DAVID BLACK Cerro Gordo
Curated by Audrey Landreth
An official exhibition of the Month of Photography Los Angeles
13TH JANUARY - 22ND JANUARY, 2017
The LODGE and independent curator Audrey Landreth are pleased to present David Black: Cerro Gordo. Timed closely to the publication of David Black's first monograph, Cerro Gordo by Hat & Beard Press, (December 2016), this exhibition of fourteen large format prints is Black’s first show at The LODGE and it is an official Month of Photography Exhibition.
Located on the edge of Death Valley, Cerro Gordo is a ghost town that was once the greatest producer of silver in California. In the early 20th century, Eastman Kodak used the silver mined at Cerro Gordo to manufacture early motion picture film stock. The film was then utilized by an emerging Hollywood to capture the most popular genre of the time: Westerns. Western films were then exported all over the world and used to define a vision of the West.
For photographer David Black, Cerro Gordo is a steep, windy street in Echo Park, where he lived during the years that the work for this exhibition was made. After the untimely death of his father in 2014, it was on this street that Black experienced both love and heartbreak. During restless nights and aimless drives through the streets of Los Angeles, these images came to him, and he followed them to actualization over the course of two years. The selection of work on view is a powerful showcase of vivid and plaintive visions of Los Angeles, and the paradoxical duality of the West. Cerro Gordo celebrates both the light and the shadow that sculpt the city's singular sprawl: the mechanical monsters that populate the oil fields; the cool cars that heat up the streets; the atmospheric haze that permeates all like a melancholic daydream; its unrelenting highways; its autopsied landscape; its diverse voices holding out for hope, and its steady stream of cowboys longing for the dream.
David Black is a Los Angeles based photographer and director known for his iconic portraits of artists and musicians such as David Lynch, Daft Punk, Kim Gordon, John Cale, Cat Power, Marilyn Manson, Giorgio Moroder, Kendrick Lamar, John Lydon and Justin Bieber. His photographs can be seen in the pages of The New Yorker, Rolling Stone, and Interview. David studied at Cooper Union and the San Francisco Art Institute. His photos can also be found in the book Beyond the Beyond: Music from the Films of David Lynch, published by Hat & Beard Press.
Audrey Landreth is a photo editor and curator living in Los Angeles.

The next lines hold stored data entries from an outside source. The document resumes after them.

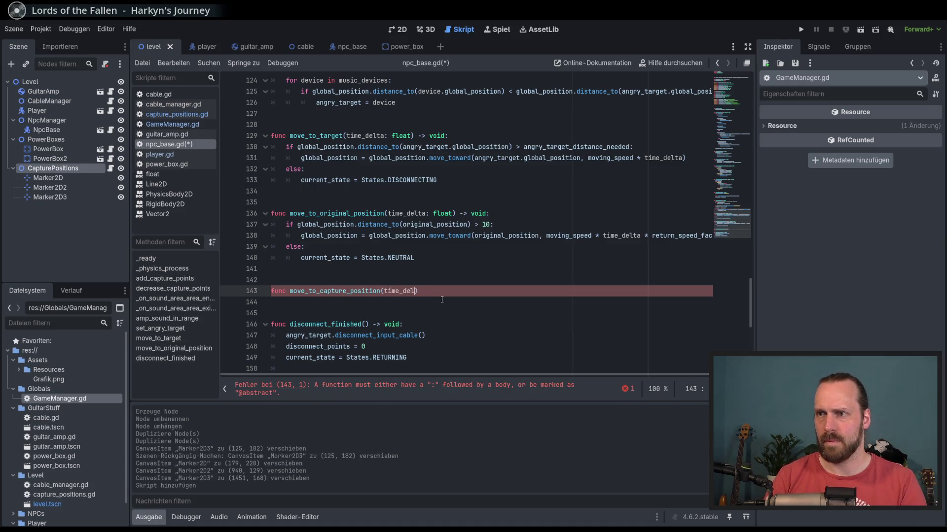
pyautogui.write(': float')
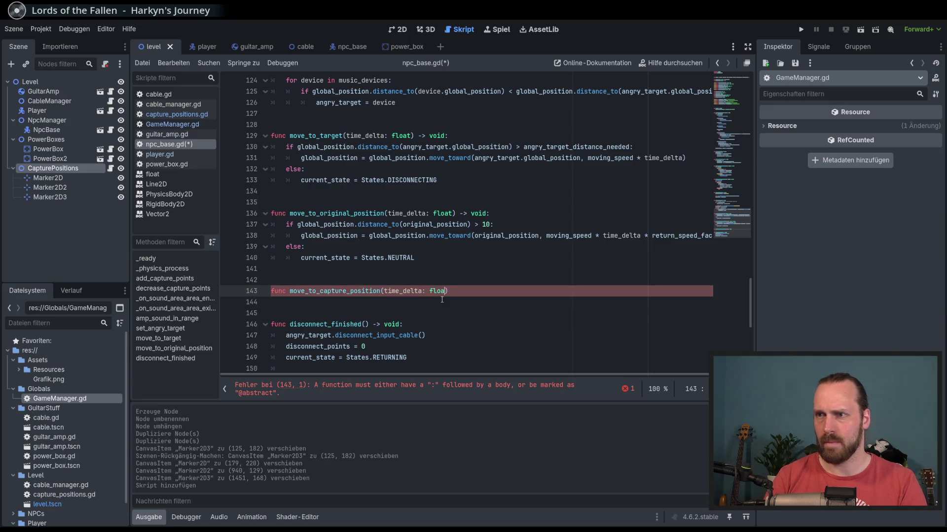
pyautogui.write(') -')
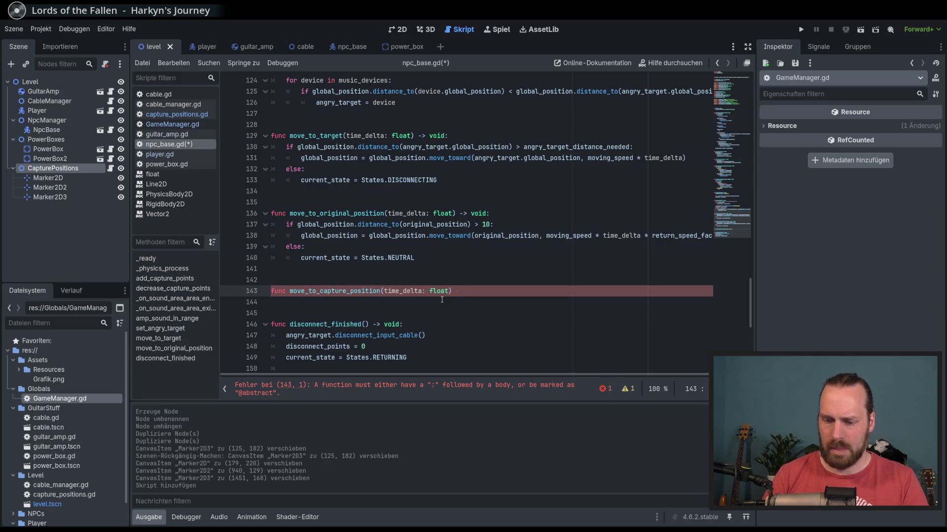
pyautogui.write('> void:')
pyautogui.press('Return')
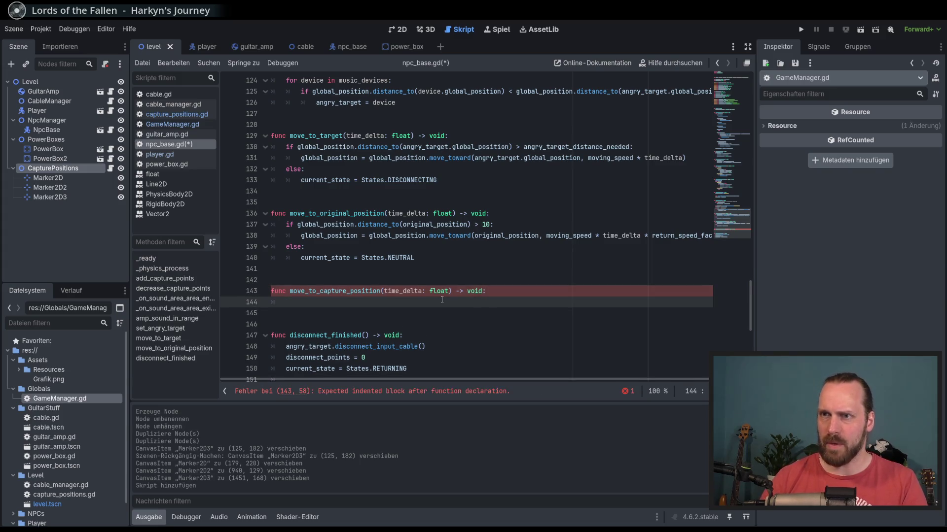
pyautogui.scroll(-1, 487, 312)
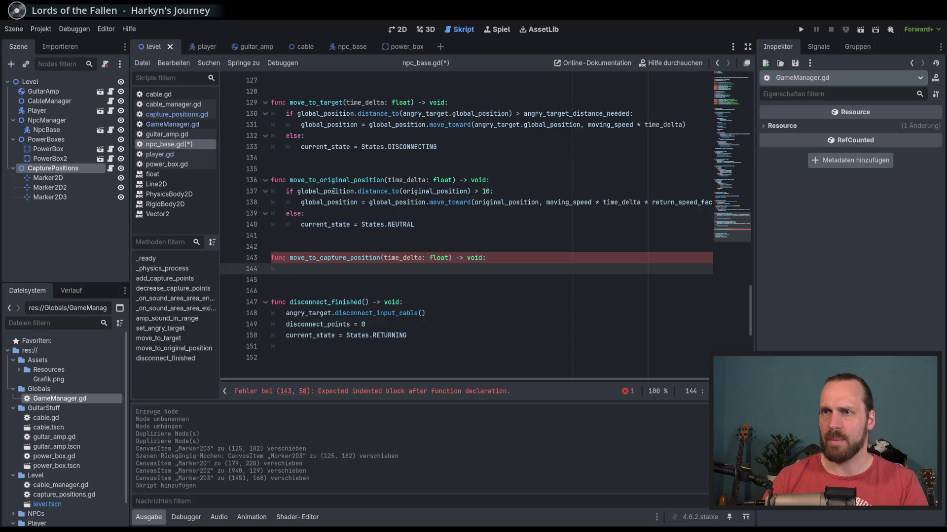
pyautogui.click(321, 212)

From 1996 to 2008 Audrey was a photo editor at magazines such as Rolling Stone, Interview and Entertainment Weekly in New York. She now works independently on book projects and contributes to magazines such as The Hollywood Reporter and Billboard. She has taught Editorial Photography at Art Center College of Design in Pasadena and organized shows for The Julius Shulman Institute, The Yale MFA program, MOPLA, SoHo House, and Giant Artists.